## What you need to do
Render the lines of every item below as a Markdown table with the columns "Row" and "Line", numbering each row and omitting blank lines.

[Text extracted from each page]
-------

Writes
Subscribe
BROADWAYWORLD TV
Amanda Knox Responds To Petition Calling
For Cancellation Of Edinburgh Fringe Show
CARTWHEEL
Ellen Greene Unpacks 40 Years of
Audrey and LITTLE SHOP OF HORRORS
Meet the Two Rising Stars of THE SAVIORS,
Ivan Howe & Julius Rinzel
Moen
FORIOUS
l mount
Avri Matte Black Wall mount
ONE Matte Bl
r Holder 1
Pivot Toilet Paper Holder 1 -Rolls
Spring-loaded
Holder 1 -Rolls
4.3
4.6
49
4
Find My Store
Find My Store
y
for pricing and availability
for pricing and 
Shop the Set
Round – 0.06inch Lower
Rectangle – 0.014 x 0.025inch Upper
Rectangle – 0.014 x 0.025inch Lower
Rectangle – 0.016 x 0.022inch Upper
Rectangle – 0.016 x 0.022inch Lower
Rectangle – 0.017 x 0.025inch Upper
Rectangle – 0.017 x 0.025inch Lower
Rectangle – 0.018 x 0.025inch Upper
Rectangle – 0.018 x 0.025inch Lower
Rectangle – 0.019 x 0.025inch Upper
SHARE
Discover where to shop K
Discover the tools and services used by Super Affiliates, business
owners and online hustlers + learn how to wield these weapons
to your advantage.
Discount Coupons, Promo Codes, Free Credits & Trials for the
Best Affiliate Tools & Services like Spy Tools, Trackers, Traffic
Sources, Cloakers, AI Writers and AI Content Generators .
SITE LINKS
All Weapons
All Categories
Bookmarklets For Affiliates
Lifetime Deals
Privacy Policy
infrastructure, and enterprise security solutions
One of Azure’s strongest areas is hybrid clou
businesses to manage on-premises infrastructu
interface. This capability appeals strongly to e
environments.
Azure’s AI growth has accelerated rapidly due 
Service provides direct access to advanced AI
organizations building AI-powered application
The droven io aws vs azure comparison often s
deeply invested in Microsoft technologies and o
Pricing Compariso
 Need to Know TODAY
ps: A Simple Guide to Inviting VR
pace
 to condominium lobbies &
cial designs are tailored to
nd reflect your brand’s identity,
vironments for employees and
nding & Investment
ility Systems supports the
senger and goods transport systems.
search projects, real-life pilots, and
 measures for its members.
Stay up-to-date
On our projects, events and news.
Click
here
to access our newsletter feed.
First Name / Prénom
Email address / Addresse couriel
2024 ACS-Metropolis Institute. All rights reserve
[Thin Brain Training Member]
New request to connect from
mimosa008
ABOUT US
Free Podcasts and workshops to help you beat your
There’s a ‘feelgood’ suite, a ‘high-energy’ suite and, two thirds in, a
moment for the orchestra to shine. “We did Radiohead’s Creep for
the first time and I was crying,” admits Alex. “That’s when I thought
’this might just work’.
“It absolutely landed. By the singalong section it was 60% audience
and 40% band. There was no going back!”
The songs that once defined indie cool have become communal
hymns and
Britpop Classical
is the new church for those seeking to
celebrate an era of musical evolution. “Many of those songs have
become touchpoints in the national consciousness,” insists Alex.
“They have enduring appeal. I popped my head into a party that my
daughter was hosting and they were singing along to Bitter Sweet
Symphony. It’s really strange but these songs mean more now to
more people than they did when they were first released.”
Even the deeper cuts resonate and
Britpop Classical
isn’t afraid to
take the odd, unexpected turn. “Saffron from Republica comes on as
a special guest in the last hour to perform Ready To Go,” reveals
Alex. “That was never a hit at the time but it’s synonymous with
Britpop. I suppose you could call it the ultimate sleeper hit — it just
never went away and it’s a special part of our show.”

-------

## Finished exercise
| Row | Line |
|---|---|
| 1 | Writes |
| 2 | Subscribe |
| 3 | BROADWAYWORLD TV |
| 4 | Amanda Knox Responds To Petition Calling |
| 5 | For Cancellation Of Edinburgh Fringe Show |
| 6 | CARTWHEEL |
| 7 | Ellen Greene Unpacks 40 Years of |
| 8 | Audrey and LITTLE SHOP OF HORRORS |
| 9 | Meet the Two Rising Stars of THE SAVIORS, |
| 10 | Ivan Howe & Julius Rinzel |
| 11 | Moen |
| 12 | FORIOUS |
| 13 | l mount |
| 14 | Avri Matte Black Wall mount |
| 15 | ONE Matte Bl |
| 16 | r Holder 1 |
| 17 | Pivot Toilet Paper Holder 1 -Rolls |
| 18 | Spring-loaded |
| 19 | Holder 1 -Rolls |
| 20 | 4.3 |
| 21 | 4.6 |
| 22 | 49 |
| 23 | 4 |
| 24 | Find My Store |
| 25 | Find My Store |
| 26 | y |
| 27 | for pricing and availability |
| 28 | for pricing and  |
| 29 | Shop the Set |
| 30 | Round – 0.06inch Lower |
| 31 | Rectangle – 0.014 x 0.025inch Upper |
| 32 | Rectangle – 0.014 x 0.025inch Lower |
| 33 | Rectangle – 0.016 x 0.022inch Upper |
| 34 | Rectangle – 0.016 x 0.022inch Lower |
| 35 | Rectangle – 0.017 x 0.025inch Upper |
| 36 | Rectangle – 0.017 x 0.025inch Lower |
| 37 | Rectangle – 0.018 x 0.025inch Upper |
| 38 | Rectangle – 0.018 x 0.025inch Lower |
| 39 | Rectangle – 0.019 x 0.025inch Upper |
| 40 | SHARE |
| 41 | Discover where to shop K |
| 42 | Discover the tools and services used by Super Affiliates, business |
| 43 | owners and online hustlers + learn how to wield these weapons |
| 44 | to your advantage. |
| 45 | Discount Coupons, Promo Codes, Free Credits & Trials for the |
| 46 | Best Affiliate Tools & Services like Spy Tools, Trackers, Traffic |
| 47 | Sources, Cloakers, AI Writers and AI Content Generators . |
| 48 | SITE LINKS |
| 49 | All Weapons |
| 50 | All Categories |
| 51 | Bookmarklets For Affiliates |
| 52 | Lifetime Deals |
| 53 | Privacy Policy |
| 54 | infrastructure, and enterprise security solutions |
| 55 | One of Azure’s strongest areas is hybrid clou |
| 56 | businesses to manage on-premises infrastructu |
| 57 | interface. This capability appeals strongly to e |
| 58 | environments. |
| 59 | Azure’s AI growth has accelerated rapidly due  |
| 60 | Service provides direct access to advanced AI |
| 61 | organizations building AI-powered application |
| 62 | The droven io aws vs azure comparison often s |
| 63 | deeply invested in Microsoft technologies and o |
| 64 | Pricing Compariso |
| 65 |  Need to Know TODAY |
| 66 | ps: A Simple Guide to Inviting VR |
| 67 | pace |
| 68 |  to condominium lobbies & |
| 69 | cial designs are tailored to |
| 70 | nd reflect your brand’s identity, |
| 71 | vironments for employees and |
| 72 | nding & Investment |
| 73 | ility Systems supports the |
| 74 | senger and goods transport systems. |
| 75 | search projects, real-life pilots, and |
| 76 |  measures for its members. |
| 77 | Stay up-to-date |
| 78 | On our projects, events and news. |
| 79 | Click |
| 80 | here |
| 81 | to access our newsletter feed. |
| 82 | First Name / Prénom |
| 83 | Email address / Addresse couriel |
| 84 | 2024 ACS-Metropolis Institute. All rights reserve |
| 85 | [Thin Brain Training Member] |
| 86 | New request to connect from |
| 87 | mimosa008 |
| 88 | ABOUT US |
| 89 | Free Podcasts and workshops to help you beat your |
| 90 | There’s a ‘feelgood’ suite, a ‘high-energy’ suite and, two thirds in, a |
| 91 | moment for the orchestra to shine. “We did Radiohead’s Creep for |
| 92 | the first time and I was crying,” admits Alex. “That’s when I thought |
| 93 | ’this might just work’. |
| 94 | “It absolutely landed. By the singalong section it was 60% audience |
| 95 | and 40% band. There was no going back!” |
| 96 | The songs that once defined indie cool have become communal |
| 97 | hymns and |
| 98 | Britpop Classical |
| 99 | is the new church for those seeking to |
| 100 | celebrate an era of musical evolution. “Many of those songs have |
| 101 | become touchpoints in the national consciousness,” insists Alex. |
| 102 | “They have enduring appeal. I popped my head into a party that my |
| 103 | daughter was hosting and they were singing along to Bitter Sweet |
| 104 | Symphony. It’s really strange but these songs mean more now to |
| 105 | more people than they did when they were first released.” |
| 106 | Even the deeper cuts resonate and |
| 107 | Britpop Classical |
| 108 | isn’t afraid to |
| 109 | take the odd, unexpected turn. “Saffron from Republica comes on as |
| 110 | a special guest in the last hour to perform Ready To Go,” reveals |
| 111 | Alex. “That was never a hit at the time but it’s synonymous with |
| 112 | Britpop. I suppose you could call it the ultimate sleeper hit — it just |
| 113 | never went away and it’s a special part of our show.” |